The idea that there is a better way of dealing with old buildings than simply knocking them down has long been recognised - and acted upon - in big cities around the world. Sadly, it has been slow to surface in Hong Kong.
Now, at last, there are signs that this position is changing. A new approach is being taken that favours renovation, rather than demolition. It is an approach that promises to transform - and improve - our urban environment.
The first sign of a shift in policy came in May when the Urban Renewal Authority announced a $210 million scheme to offer interest-free loans and subsidies to help owners of old buildings repair and 'rehabilitate' their homes.
This was followed yesterday by the news that seven banks are prepared to offer much more attractive mortgage services to owners of these buildings than has previously been the case.
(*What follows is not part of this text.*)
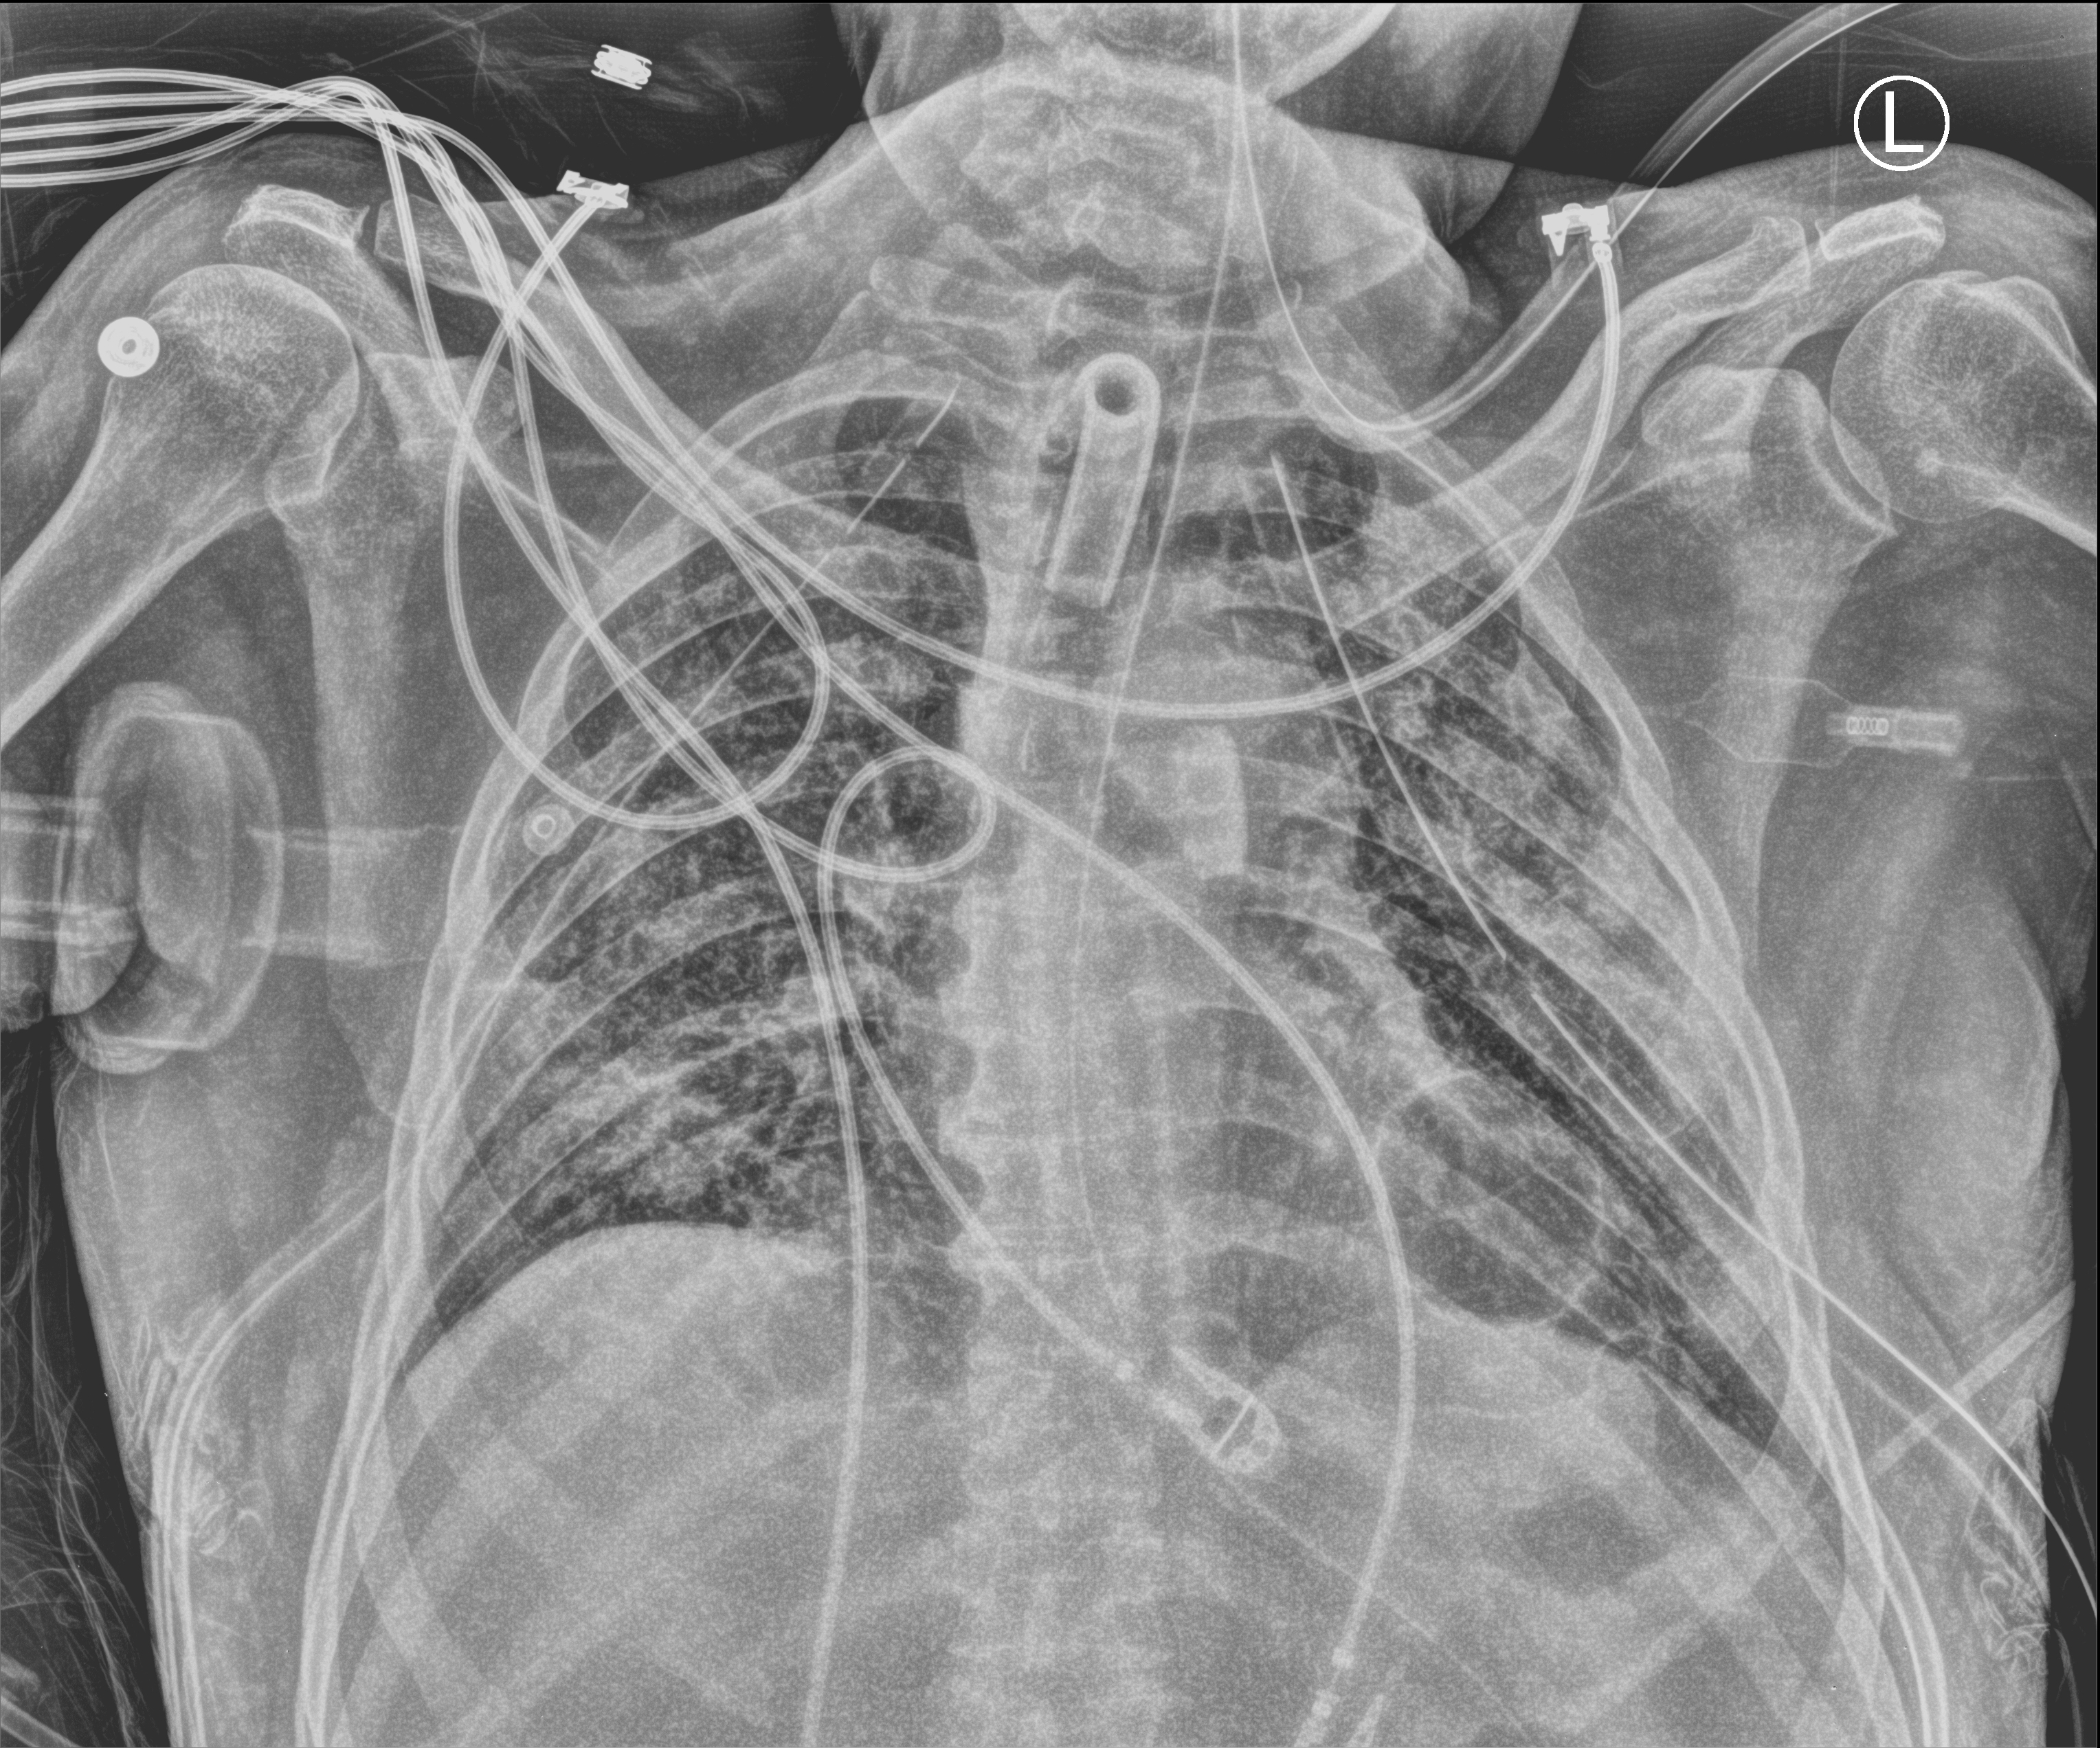
Bedside chest radiograph (computed radiography); anteroposterior (AP) projection. Patient hospitalised with COVID-19; male, aged 18–59 years.
Hospital-stay facts (about this admission, not read from this image; timing relative to this image not recorded): mechanically ventilated during this hospital stay: yes; admitted to intensive care during this hospital stay: yes; length of hospital stay: 83 days.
It marks the end of the traditional reluctance of Hong Kong's banks to offer mortgages for properties that are more than 30 years old. One of the biggest obstacles to developing a vibrant market in older buildings has therefore been removed. It is an important development from which many positive consequences could flow.
As the managing director of the URA, Billy Lam Chung-lun, points out, the granting of easier access to mortgages could bring to an end the vicious cycle that has led to so many buildings in our older neighbourhoods becoming dilapidated - and then demolished.
Owners have had little incentive to renovate their homes, or collectively to keep their buildings well maintained, because finding a buyer for them would always prove hard. Buyers would not only find mortgages hard to come by, they were usually granted on very unattractive terms. As a result, many felt it was better to let their properties fall into disrepair. That way, the URA might be forced to step in and knock them down. This would enable the owner to pocket compensation.
The new scheme will give owners a reason for maintaining and renovating their properties to a high standard - they will be able to sell them. If the idea catches on, a new secondary property market will be born. More important, however, is that it might just save many of our city's older districts from the bulldozer.
The participating banks are prepared to offer loans of up to 70 per cent of the value of the property. The repayment periods are to be extended and the interest rates improved. A survey conducted by the URA suggests many owners will be interested.
One potential drawback is the limited scope of the arrangements. Only properties renovated through the URA aid schemes - the ones launched in May - will qualify for the mortgages. This is because the banks see the scheme as a guarantee of quality. The aid schemes are expected to be extended to more than 32,000 units over the next five years. But this represents only a very small proportion of our city's old buildings.
Perhaps the URA could find a way of persuading banks to also grant mortgages in relation to suitable buildings outside the aid scheme. A system of quality accreditation might be the means by which this could be achieved.
The new mortgage arrangements are a modest beginning. But they are welcome evidence of a much-needed change in attitude.
If the arrangements are a success, more banks can be expected to get involved. In time, the renovation and sale of old buildings might just catch on.
We are already seeing greater public awareness of the need to preserve our physical heritage. This has been evident in the controversies over such fine architectural specimens as Kom Tong Hall and colourful old neighbourhoods such as Lee Tung Street - better known as Wedding Card Street - in Wan Chai.
The new mortgage arrangements can help ensure that our links with the past are preserved rather than removed.